If that’s not possible, Gottheil says a strategy suggested for most forms of bullying is to “broaden your social network.” He says if you’re alone on the social stage, you’re an easy target, but if you can form your own group (potentially with others who are similarly socially ostracized) then you can support each other.
Another treatment option is to work on the “presentation style” of the target. Since bullies want to feel dominant, they look for pain cues in their victims to know that they’ve been successful.
“We work on things like nonverbal skills, body posture, eye contact, tone of voice,” said Gottheil. “Because when you’re teased, if you give a powerful reaction, then that’s like candy to the kids bullying you.”
Gottheil says to solidify these skills, the bullied kid can get together with a parent, trusted peer or cousin to do role-playing of some teasing (in a reasonable, non-traumatic way).
“Usually there are actually tons of giggles coming from both sides because it feels goofy for someone who you know loves you dearly, you know they’re not doing it for real,” he said. “It allows them to practice things that otherwise would be very difficult to approach.”
Both Gottheil and Mishna emphasize that it’s important to open lines of communication between adults and kids.

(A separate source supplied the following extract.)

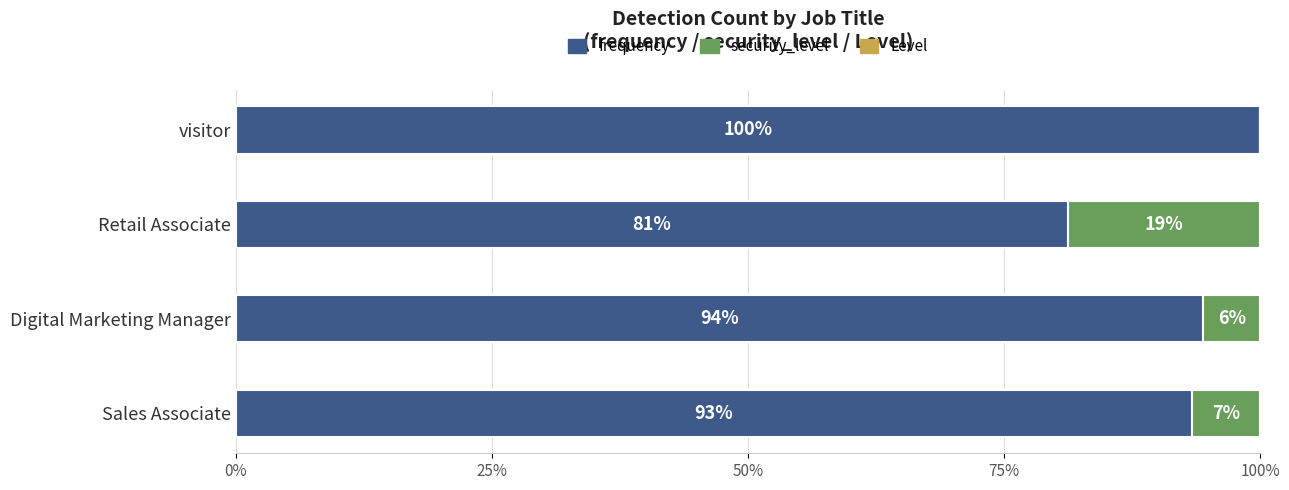

At which label does frequency reach its peak?

visitor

“Kids say they don’t want to squeal, so we need to make it clear that squealing or tattling is trying to get someone in trouble, but reporting bullying is trying to help somebody who is hurt,” says Mishna. “They need the conversation ahead of time… an adult that they can go to.”
“It really becomes important to have the opportunity to talk with someone about all the emotions that it’s raised: they’ll feel sad, angry, embarrassed, ashamed, frightened, all of those sorts of things,” said Gottheil.
“Because no one likes to feel victimized.”
Dr. Faye Mishna is dean and professor at the Factor Inwentash faculty of social work at the University of Toronto, and is also cross-appointed to the department of psychiatry. She holds the Margaret and Wallace McCain Family Chair in Child and Family. Mishna’s research has focused on bullying; cyber abuse/cyber bullying and cyber counseling.
Dr. Neil Gottheil is a clinical psychologist at CHEO’s inpatient mental health program, who works with kids that have been struggling with severe mental health issues. Gottheil is also a private practitioner who has worked extensively treating kids who have been bullied.